Tell the Truth, Shame the Devil(36)



“Who?”

“Jimmy Sarraf? Did you see him in Calais?”

He nods.

Layla badly wants to ask how he was, but doesn’t. She can’t make junior partner with the Sarraf noose around her neck.

“Don’t call me,” she says. “I’ll call you.”





17



The soup ladle had found a new purpose: scooping dead fish out of the tank. It was getting to Bish now, because he was following all the rules. Don’t overfeed. Make sure the tank is filtered and cleaned. He was even thinking of filling the tank with bottled water. Didn’t drink bottled water himself, but he’d do anything to keep a fish alive these days.

The phone rang and he saw it was Grazier. Bish had finally added him as a contact, because getting five phone calls a day really seemed to invite the inclusion.

“Charlie Crombie?” Grazier said. No salutation. Sometimes he’d come on the line midsentence.

“Hmm?” Bish concentrated on keeping the fish in the ladle as he took it to the bathroom for its final rites.

“I’m presuming that name rings a bell?”

“Responsible for Violette Zidane’s less-than-pure reputation with our tabloid-reading friends.”

“We believe there’s more,” Grazier said.

Bish thought it best not to flush the fish down the toilet in case Grazier drew the wrong conclusion.

“Why?”

“He beat up that kid from Guildford. Tried to do it incognito, wearing a Chelsea beanie. Apparently Crombie’s a Tottenham fan.”

“Kennington?” Bish asked.

“That’s right. I’ve spoken to the chief constable of the Surrey police and she’ll make sure the Guildford lot are expecting you. The other family’s pressing charges.”

Of all the parents Bish had met at the campgrounds, the Kenningtons were the only ones who hadn’t responded to his calls. They’d been the bigmouths with the press. And Bish didn’t know who he liked least: Crombie or Kennington.

“I’m not a copper here, Grazier. So what the hell am I doing? Either arrange for me to go back to work or stop sending me off to do Elliot’s.”

“We’ve got nothing to do with the Met. You answer to the home secretary for the time being, Ortley. She’s not too happy with the way that nutter Gorman handled things, and she’s less than impressed that the foreign minister, our intelligence, and French intelligence are revealing nothing.”

“Because it didn’t happen here?”

“That’s what they’re telling us. To butt out. But the home secretary has to answer to people here, and the way she sees it, the kids on that bus are ours. Anything they get up to on home ground has to be investigated.”

“And who am I down in Surrey?” Bish asked.

“I’ve told you before. Your being one of the fathers is the closest we’ll come to getting people talking. Find out if Crombie and Kennington know something.”

Bish flushed the toilet anyway because he no longer cared if Grazier thought he was taking a dump while talking to him.

“What else do you do, Grazier, apart from ordering people around?”

“The fun stuff, Ortley. I get to hang out with Eddie Conlon’s father and reassure him that his son’s not going to turn up dead. And next week I get to watch two families bury their teenage children and a town say farewell to its favorite teacher. Make the comparison. Who would you rather be at the moment?”

Bish knew he was going down to Surrey whether he wanted to or not. Grazier must have taken his silence as acquiescence. “Any theories about why Crombie targeted Kennington?” he asked.

“Kennington’s apparently a bit of a squealer,” Bish told him. “I suppose he could have something on Crombie, who may have tried to keep him quiet.”

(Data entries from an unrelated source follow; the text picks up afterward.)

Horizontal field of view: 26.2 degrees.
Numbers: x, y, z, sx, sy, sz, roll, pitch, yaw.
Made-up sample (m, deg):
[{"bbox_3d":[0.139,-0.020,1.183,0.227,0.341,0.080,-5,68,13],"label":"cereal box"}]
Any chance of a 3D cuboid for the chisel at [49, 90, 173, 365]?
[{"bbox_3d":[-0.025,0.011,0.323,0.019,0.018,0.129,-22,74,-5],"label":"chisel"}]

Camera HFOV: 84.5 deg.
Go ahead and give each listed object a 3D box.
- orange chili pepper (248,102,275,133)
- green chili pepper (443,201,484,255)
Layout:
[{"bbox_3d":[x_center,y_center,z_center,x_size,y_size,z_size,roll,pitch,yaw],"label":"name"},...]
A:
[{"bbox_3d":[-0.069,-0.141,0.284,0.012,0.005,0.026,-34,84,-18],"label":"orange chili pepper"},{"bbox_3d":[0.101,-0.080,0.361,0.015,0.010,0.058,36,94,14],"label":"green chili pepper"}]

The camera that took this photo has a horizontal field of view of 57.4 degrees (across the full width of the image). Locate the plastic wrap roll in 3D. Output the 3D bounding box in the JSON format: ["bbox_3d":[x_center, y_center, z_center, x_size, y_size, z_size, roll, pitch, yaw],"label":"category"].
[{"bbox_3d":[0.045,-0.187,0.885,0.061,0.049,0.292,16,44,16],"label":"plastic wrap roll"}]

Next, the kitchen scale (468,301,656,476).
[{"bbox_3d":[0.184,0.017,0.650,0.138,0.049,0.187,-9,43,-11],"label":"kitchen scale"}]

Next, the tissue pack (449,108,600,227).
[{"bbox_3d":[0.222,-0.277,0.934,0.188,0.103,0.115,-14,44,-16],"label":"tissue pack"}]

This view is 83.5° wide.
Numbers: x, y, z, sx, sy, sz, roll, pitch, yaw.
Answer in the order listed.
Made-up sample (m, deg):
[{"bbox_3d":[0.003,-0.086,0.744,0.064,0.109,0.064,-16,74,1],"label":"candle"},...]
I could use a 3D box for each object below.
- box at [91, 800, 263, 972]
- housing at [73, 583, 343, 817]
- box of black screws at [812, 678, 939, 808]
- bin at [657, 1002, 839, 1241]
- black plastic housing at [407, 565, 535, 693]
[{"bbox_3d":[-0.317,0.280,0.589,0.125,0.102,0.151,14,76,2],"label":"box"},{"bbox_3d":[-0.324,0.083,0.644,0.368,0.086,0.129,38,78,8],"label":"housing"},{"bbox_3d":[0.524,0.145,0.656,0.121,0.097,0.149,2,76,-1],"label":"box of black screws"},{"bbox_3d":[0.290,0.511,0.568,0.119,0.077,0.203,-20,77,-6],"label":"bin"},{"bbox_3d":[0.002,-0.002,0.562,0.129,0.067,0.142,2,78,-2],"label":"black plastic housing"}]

“And the story with Crombie? By the sound of it, he’s quite the little cunt.”

“Quite,” Bish agreed. “He was at the back of that bus. He was asked to help a kid sitting in the seat close to where the bomb went off, but refused. Could have known it was there.”

“Too far-fetched. If you’re a murdering little bastard who knows there’s a bomb, you’re not going to stay on board. Plus he doesn’t have a motive.”

“And Violette does?”

“Have we ever implied Violette’s a suspect?” Grazier asked.

Bish still hadn’t worked out where Grazier stood when it came to the missing pair.

“Did you get that phone call between her and the grandparents translated?”

Grazier’s telltale sigh sounded in Bish’s ear. Didn’t know whether it was his pissed-off sigh or exhaustion.

“Let’s not talk about the translation. Let’s just find her and Eddie and bring them in. They’re our number one priority, and anything Crombie or Kennington can tell us may help.”

Bish wondered what was in the conversation between the LeBracs that made Violette Grazier’s number one priority.

“Just get over there before Crombie’s parents arrive,” Grazier said. “They’re traveling from Margate so you’ve got about an hour on them. If we’re lucky, the kid doesn’t know his rights and he’ll talk.”